Alone on the road I grieved for that kid, whoever he was, whatever he’d done. I walked on, finding my hard face again, trying to lose all thought of it in the jungle, bright in a brief halo of sunlight between storms.
Trees were plentiful, growing tall and strong in nurseries of shrubs and plants, some waist-high, some reaching to my shoulders.
The leaves shivered drops of the last rain onto the thick roots of the trees: devotees pouring scented oil on the feet of tree-saints, whose raised-arm branches, and million-hand leaves had prayed the storm from the sea. Without trees to pray for it, there’s no rain , Lisa once said to me, as we’d rushed out to enjoy a warm, monsoon rainstorm.
Winds from the sea pacified storm-shaken trees. Branches dipped and swayed, foaming leaves waving with the sound of surf on the shore of the sky. Birds hovered and swooped, vanishing in walls of green, and darting out again, their shadows glittering on the wet road.

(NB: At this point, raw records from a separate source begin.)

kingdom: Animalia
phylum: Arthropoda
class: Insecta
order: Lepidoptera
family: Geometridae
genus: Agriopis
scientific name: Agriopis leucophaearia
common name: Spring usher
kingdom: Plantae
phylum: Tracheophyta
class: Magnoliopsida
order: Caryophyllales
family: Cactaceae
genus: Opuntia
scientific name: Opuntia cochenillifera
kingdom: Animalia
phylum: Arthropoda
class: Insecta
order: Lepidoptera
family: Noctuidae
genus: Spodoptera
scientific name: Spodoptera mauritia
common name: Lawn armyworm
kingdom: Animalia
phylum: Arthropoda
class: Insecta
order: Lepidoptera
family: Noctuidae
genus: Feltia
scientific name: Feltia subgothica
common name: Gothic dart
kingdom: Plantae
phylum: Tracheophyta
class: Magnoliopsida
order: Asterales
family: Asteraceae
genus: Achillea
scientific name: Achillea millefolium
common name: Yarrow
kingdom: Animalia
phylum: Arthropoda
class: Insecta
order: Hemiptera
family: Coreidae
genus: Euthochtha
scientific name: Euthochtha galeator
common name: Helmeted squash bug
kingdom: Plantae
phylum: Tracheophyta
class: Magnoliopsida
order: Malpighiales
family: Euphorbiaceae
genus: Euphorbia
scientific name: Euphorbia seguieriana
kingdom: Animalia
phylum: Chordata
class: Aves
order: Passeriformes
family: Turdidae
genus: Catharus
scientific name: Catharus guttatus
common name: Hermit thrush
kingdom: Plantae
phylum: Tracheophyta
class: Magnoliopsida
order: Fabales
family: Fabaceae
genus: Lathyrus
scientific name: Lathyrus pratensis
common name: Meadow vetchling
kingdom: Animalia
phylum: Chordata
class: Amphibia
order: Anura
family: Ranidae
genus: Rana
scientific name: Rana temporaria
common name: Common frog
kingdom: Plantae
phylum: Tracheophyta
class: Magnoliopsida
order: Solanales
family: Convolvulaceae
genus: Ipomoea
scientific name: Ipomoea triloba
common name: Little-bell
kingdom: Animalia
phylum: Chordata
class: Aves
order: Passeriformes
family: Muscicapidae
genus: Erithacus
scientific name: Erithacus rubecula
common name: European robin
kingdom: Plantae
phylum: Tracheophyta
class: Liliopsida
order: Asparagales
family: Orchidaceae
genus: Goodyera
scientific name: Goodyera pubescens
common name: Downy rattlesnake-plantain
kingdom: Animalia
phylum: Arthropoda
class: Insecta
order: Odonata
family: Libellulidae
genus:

Nature was healing me, as Nature does, when we let it. I stopped grieving for the lost kid beside the road, and the lost kid inside me, and I stopped saying the words severed head .
A car approached me from the north. It was a battered white sedan, with the headlights covered in stars of black tape. The driver was a woman. She was chunky. She was short. She was thirty. She was wearing a sky-blue hijab.
She stopped beside me and leaned over to roll down the window.
‘What the fuck do you think you’re doing?’ she demanded.
‘I -’
‘Don’t tell me.’
‘But, you just asked -’
‘Get in the car.’
‘Who are you, again?’
‘Get in the car.’
I got in the car.
‘You’re compromised,’ she said, a pinched frown of contempt looking me up and down.
‘ Salaam aleikum ,’ I said.
‘You’re compromised,’ she repeated.
‘ Salaam aleikum ,’ I said.
‘ Wa aleikum salaam ,’ she replied, squinting at me angrily. ‘We’ve got to get out of here.’
She drove off but in a few seconds we saw Horst, still standing beside the kid’s head, still trying to get that perfect shot. She wanted to drive on but I stopped her, some ten metres past the journalist.